Ursprünglich beschrieben wurde der achtgliedrige Pfad von Patanjali
- Yama (allgemeine Regeln)
- Niyama (besondere Regeln)
- Asana (Körperhaltung, Sitzhaltungen)
- Pranayama (Atemübungen)
- Pratyahara (Zurückziehen der Sinne)
- Dharana (Konzentration)
- Dhyana (Meditation)
- Samadhi (Eins-Sein)
Ursprünglich war Yoga ein rein spiritueller Weg, der vor allem die Suche nach Erleuchtung durch Meditation zum Ziel hatte. Die vielen Asanas entstanden erst im Laufe der Zeit. Ihr vorrangiges Ziel war es, den Körper so zu kräftigen und zu mobilisieren, dass er möglichst beschwerdefrei über einen längeren Zeitraum im Meditationssitz – z.
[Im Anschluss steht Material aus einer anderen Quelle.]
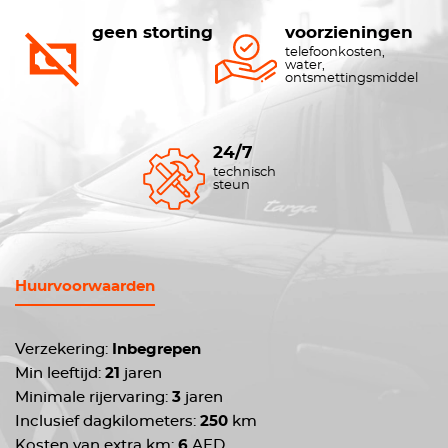
geen storting
voorzieningen
telefoonkosten,
water,
ontsmettingsmiddel
24/7
technisch
steun
Huurvoorwaarden
Verzekering:
Inbegrepen
Min leeftijd:
21
jaren
Minimale rijervaring:
3
jaren
Inclusief dagkilometers:
250
km
Kosten van extra km:
6
AED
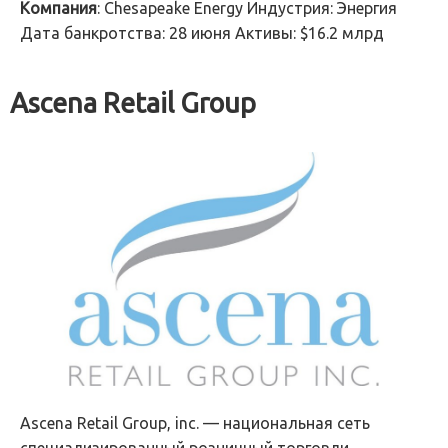
Компания
: Chesapeake Energy Индустрия: Энергия
Дата банкротства: 28 июня Активы: $16.2 млрд
Ascena Retail Group
Ascena Retail Group, inc. — национальная сеть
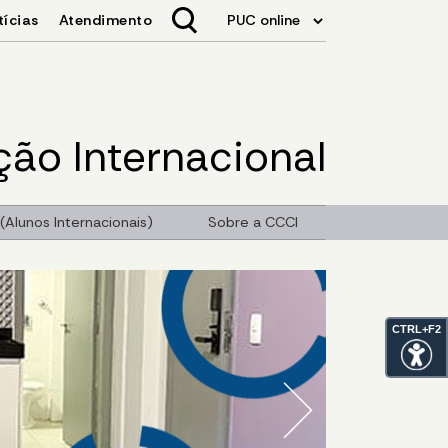
ão Internacional
(Alunos Internacionais)
Sobre a CCCI
CTRL+F2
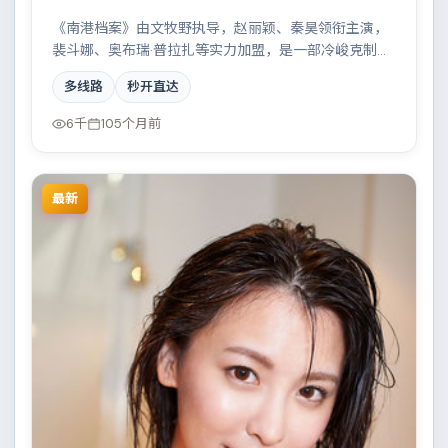
《南港档案》由文牧野执导，赵丽颖、秦昊领衔主演，
裴斗娜、奥布瑞·普拉扎等实力加盟，是一部冷峻克制的
剧情作品。故事主要发生在西班牙，科技伦理与情感羁
多线路
秒开直达
绊形成强烈对撞。影片在视听语言与叙事节奏上均有突
破，适合喜欢深度叙事的观众。
6千
105个月前
最新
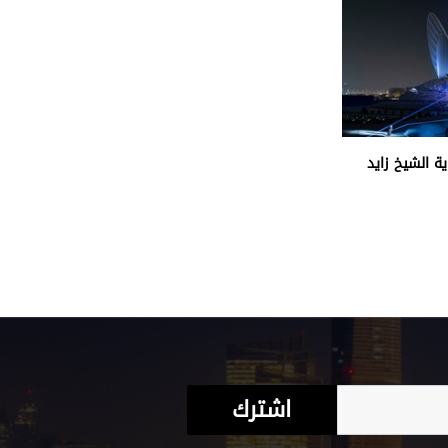
ة الشيخ زايد
اشترك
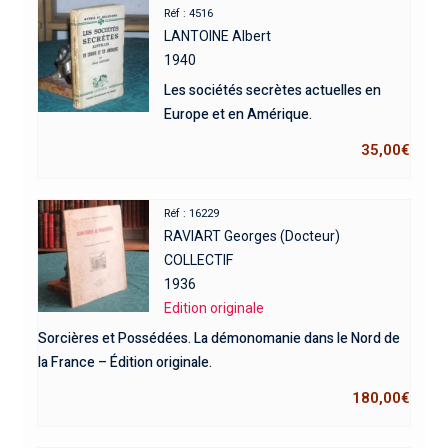
Réf : 4516
LANTOINE Albert
1940
Les sociétés secrètes actuelles en
Europe et en Amérique.
35,00
€
Réf : 16229
RAVIART Georges (Docteur)
COLLECTIF
1936
Edition originale
Sorcières et Possédées. La démonomanie dans le Nord de
la France – Édition originale.
180,00
€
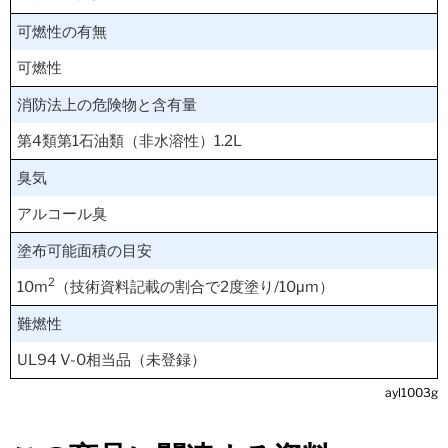
可燃性の有無
可燃性
消防法上の危険物と含有量
第4類第1石油類（非水溶性）1.2L
臭気
アルコール臭
塗布可能面積の目安
2
10m
（技術資料記載の割合で2度塗り/10μm）
難燃性
UL94 V-0相当品（未登録）
ayl1003g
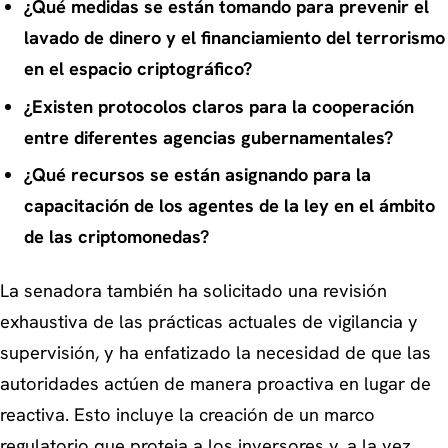
¿Qué medidas se están tomando para prevenir el
lavado de dinero y el financiamiento del terrorismo
en el espacio criptográfico?
¿Existen protocolos claros para la cooperación
entre diferentes agencias gubernamentales?
¿Qué recursos se están asignando para la
capacitación de los agentes de la ley en el ámbito
de las criptomonedas?
La senadora también ha solicitado una revisión
exhaustiva de las prácticas actuales de vigilancia y
supervisión, y ha enfatizado la necesidad de que las
autoridades actúen de manera proactiva en lugar de
reactiva. Esto incluye la creación de un marco
regulatorio que proteja a los inversores y, a la vez,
B. Lotossitz – verweilen kann.
Mit der Zeit erkannte man immer mehr die positive Wirkung der körperlichen Übungen auf das gesamte Wohlbefinden des Menschen. Eine erste Entwicklung war die Entstehung des Hatha Yoga. Mittlerweile gibt es sehr viele verschiedene Formen des Yoga. Sie haben meist eine eigene Philosophie und Praxis. Im Westen wurden die sogenannten Asanas zum Synonym für Yoga.
Vielleicht weil der westliche Mensch etwas Materielles braucht, was er sehen und spüren kann. Vielleicht, weil im Westen die spirituelle Tradition des Ostens fehlen?